Brett Evans 12 November 2015 1916 words

Coming down to earth: Peter Garrett at Sydney’s Maroubra beach in June 2004 announcing he will run as a Labor candidate in the forthcoming federal election. Mark Baker/AP Photo

Big Blue Sky: A Memoir
By Peter Garrett | Allen & Unwin | $49.99


Back in early 2010 Australia’s environment minister was about to fly out for an important meeting of the International Whaling Commission. But he still managed to find the time to catch up for a chat at the Sydney Opera House with one of the world’s most influential musicians.

Lou Reed was in Australia to curate the annual Vivid Festival. But why had this famously cantankerous performer agreed to meet a mere politician? Well, the minister in question was a fellow rock star: Peter Garrett, the former lead singer with the internationally successful band Midnight Oil. They were members of the same club.

But when Garrett explained what he was doing for a living, Reed couldn’t quite believe it. According to Garrett, “Lou listened thoughtfully for a minute, and then said very slowly in his New York drawl, ‘Amazing. You’re actually in the government?’”

A bemused Reed shook his head in wonder that anyone from his world of backstage riders and late night gigs would actually choose to work in a world of endless meetings and fundraising dinners. The two chatted amiably, shook hands and Garrett left to save the whales.

With the perspicacity of a great songwriter, Reed had captured in just a few words the strange nature of Garrett’s journey. How do you get from the rock-and-roll beer barns of Australian suburbia to the soundproofed cabinet room in Canberra’s Parliament House?


I first saw Peter Garrett performing with Midnight Oil at Narrabeen’s Royal Antler Hotel in 1979 when I was sixteen. This frenetic, imposing, charismatic, bald giant, with his eccentric dance moves – splayed fingers and convulsive legs – fronted a tight, talented, high-decibel band, part Lobby Loyde and the Coloured Balls, part Radio Birdman. You could feel the waves of sound passing through your chest. I remember Garrett throwing buckets of iced water into the grateful, sweltering crowd.

One night at the Antler, the sauna-like conditions proved too much even for the man at the centre of all this pulsing mayhem. “I leapt from the stage and tore across the road to grab a night-time surf,” he writes in Big Blue Sky. “Head clearer and body cooled, I ran back to the pub and up onto the stage to finish the night.”

And when the night finished and the house lights snapped on, the floor was calf-deep in discarded beer cans, our ears were ringing, and the humid walls were glistening with the sweat of a thousand punters.

Midnight Oil was an extraordinary live act. And they worked hard. In their early years they trudged relentlessly through the venues of my youth: French’s in Oxford Street, the Manly Vale, the Trade Union Club, the Stage Door Tavern. And then they toured the nation, sprinting from leagues club to RSL up and down the east coast. Finally, they conquered the world, sleeping on their tour buses as they sped along the endless highways of Europe and the United States. Every day the same blur: soundcheck, dinner, gig, back on the bus, do it all again.

By the time the band shut up shop in 2002, after nearly three decades of touring and recording, the Oils had produced over a dozen Top Ten albums, and several worldwide hits, including their best known, “Beds Are Burning.” Along the way they had become a multimillion-dollar business.

Supplied information:
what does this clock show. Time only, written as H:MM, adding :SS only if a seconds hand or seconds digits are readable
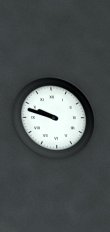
9:48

Exercise task:
In the review of Peter Garrett's memoir, which song is named as Midnight Oil's best-known hit?

Solution:
"Beds Are Burning"